カイシャの顔
(16)パルナス製菓 心に息づく懐かしの旋律 歌うのは中村メイコさん
会社はなくなって久しいが、そのメロディーは今も中高年の関西人の心に息づいている。
「♪ぐっとかみしめてごらん ママの温かい心が~」「♪甘いお菓子の お国の便り おとぎの国のロシアの夢のおソリが運んでくれた パルナス、パルナス、モスクワの味~」。もの悲しげなロシア民謡風の曲調で中村メイコさんが歌う洋菓子製造販売「パルナス製菓」のCMソング。コーラスで引き立てるのは、男性グループのボニージャックスだ。
赤ちゃんの笑顔に続いてロシア風のたまねぎ屋根の建物も現れ、旧ソ連がまだ未知の国だった時代におとぎの国のイメージをかき立てていた。
放映は関西で1960年ごろに始まった。特に60~80年代、日曜朝の子ども向け番組で「ムーミン」「アルプスの少女ハイジ」など人気アニメの再放送と流した影響は大きく、子どもたちの記憶に深く刻まれた。
「パルナスのケーキはとてつもなくおいしいのだろうと憧れていた」。2017年にパルナスの魅力を発掘する「パルナス復刻委員会」を立ち上げた会社員藤中健二さん(59)=加西市=が言う。店舗が身近になかった藤中さんは、同社の洋菓子や調理パン「ピロシキ」を食べたことがない。だが、後に創業者の古角(こかど)松夫さん(故人)が同市出身と知り、ゆかりの品などを紹介するイベントを同市や神戸、大阪で開いてきた。それほどまでにCMの印象は強烈だった。
「CMソングを聞くと口ずさんでしまう」。イベントにやってきた人々は口をそろえる。CMに出演していた赤ちゃんの両親が来場したこともある。本人は米国ですし店を営んでいるとか。
2年ほど前、藤中さんは熱烈なパルナスファンとして知られる歌謡グループ純烈の元メンバー小田井涼平さん(52)と知り合った。「何か一緒に企画できれば」と話しているという。
「パルナスは、関西の文化遺産やと思うんです」と藤中さん。昭和から令和へとCMが時代をつなぐ。
【誕生】1960年ごろ
【特徴】特撮番組「海底人8823(はやぶさ)」のCMとして放映されたという説などがある。その生命力はバラエティー番組「探偵!ナイトスクープ」でも取り上げられた。「パルピロ」編やクリスマス編なども制作された。

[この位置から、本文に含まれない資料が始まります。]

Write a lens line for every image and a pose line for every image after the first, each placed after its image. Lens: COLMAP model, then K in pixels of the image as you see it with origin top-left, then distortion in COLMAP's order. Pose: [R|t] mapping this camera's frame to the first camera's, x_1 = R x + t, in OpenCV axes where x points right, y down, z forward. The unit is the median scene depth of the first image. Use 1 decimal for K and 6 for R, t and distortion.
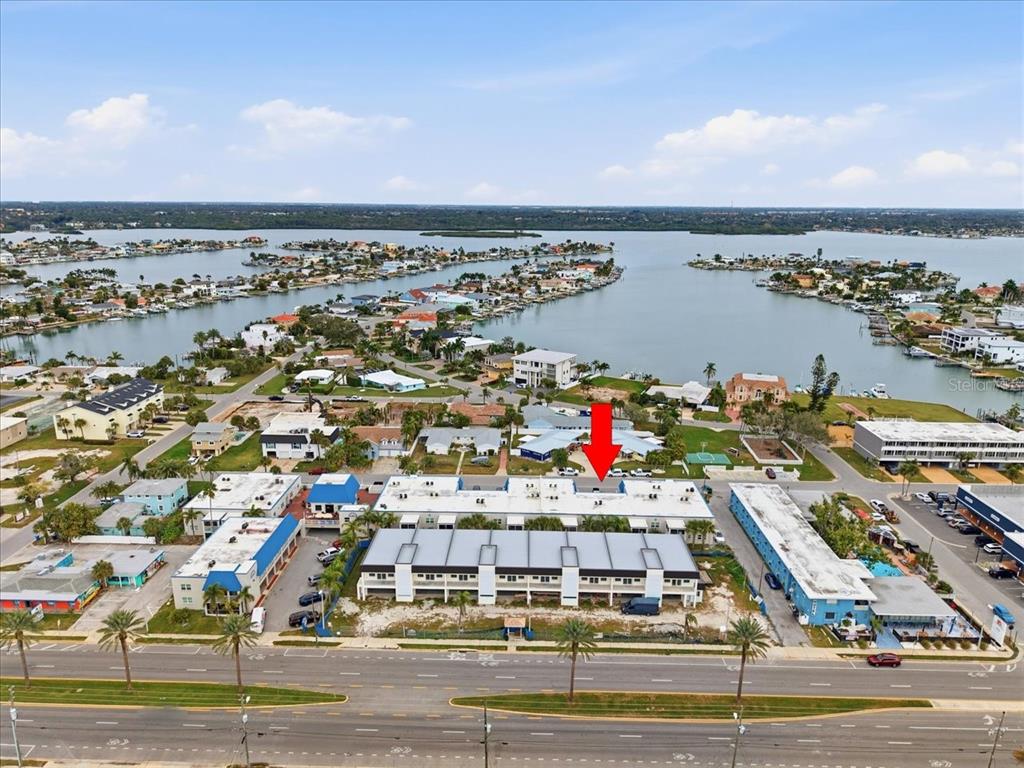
lens RADIAL K [[682.2, 0, 512.0], [0, 682.2, 384.0], [0, 0, 1]] dist [0.008463, -0.000597]
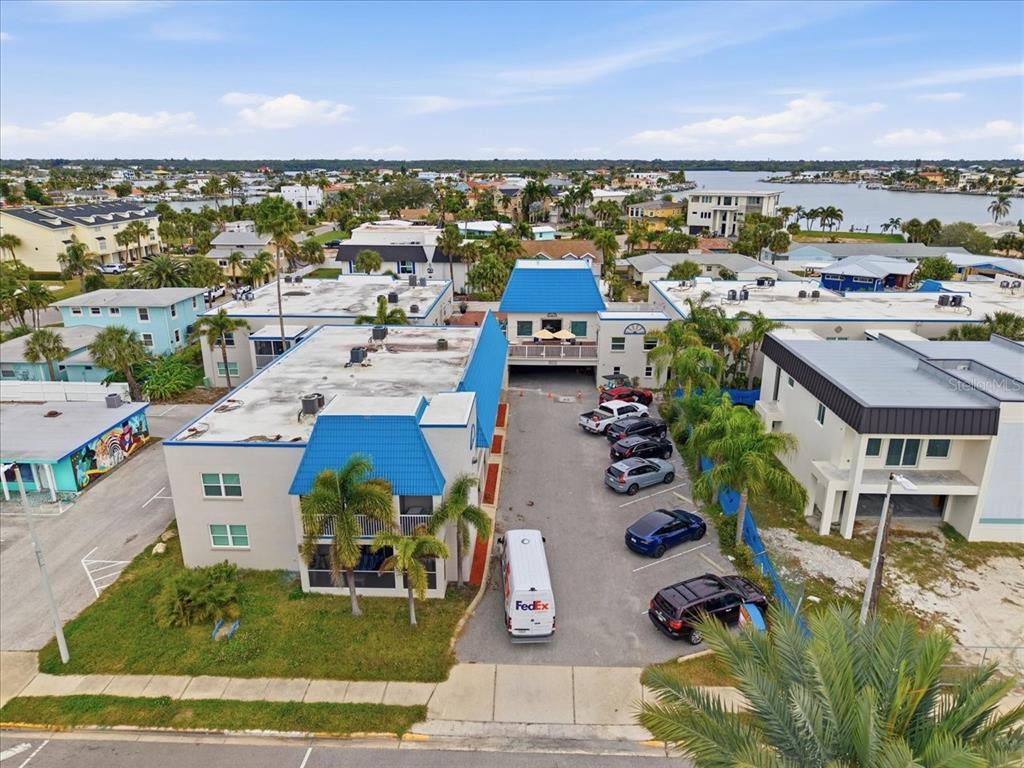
lens RADIAL K [[682.2, 0, 512.0], [0, 682.2, 384.0], [0, 0, 1]] dist [0.008463, -0.000597]
pose [[0.999916, -0.005188, -0.011847, -0.337093], [0.005810, 0.998572, 0.053111, 0.227792], [0.011555, -0.053176, 0.998518, 0.690506]]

【パルナス製菓(会社清算)】加西市出身の古角松夫氏(故人)が1948年、神戸・三宮でケーキの製造販売を始め、52年に大阪市で株式会社化。後に大阪府豊中市に移転した。高度成長期を中心に関西各地で200店以上を構えたが、2000年に営業を終えた。看板商品ピロシキの味を受け継ぐカフェベーカリー「モンパルナス」はいまも同市で営業する。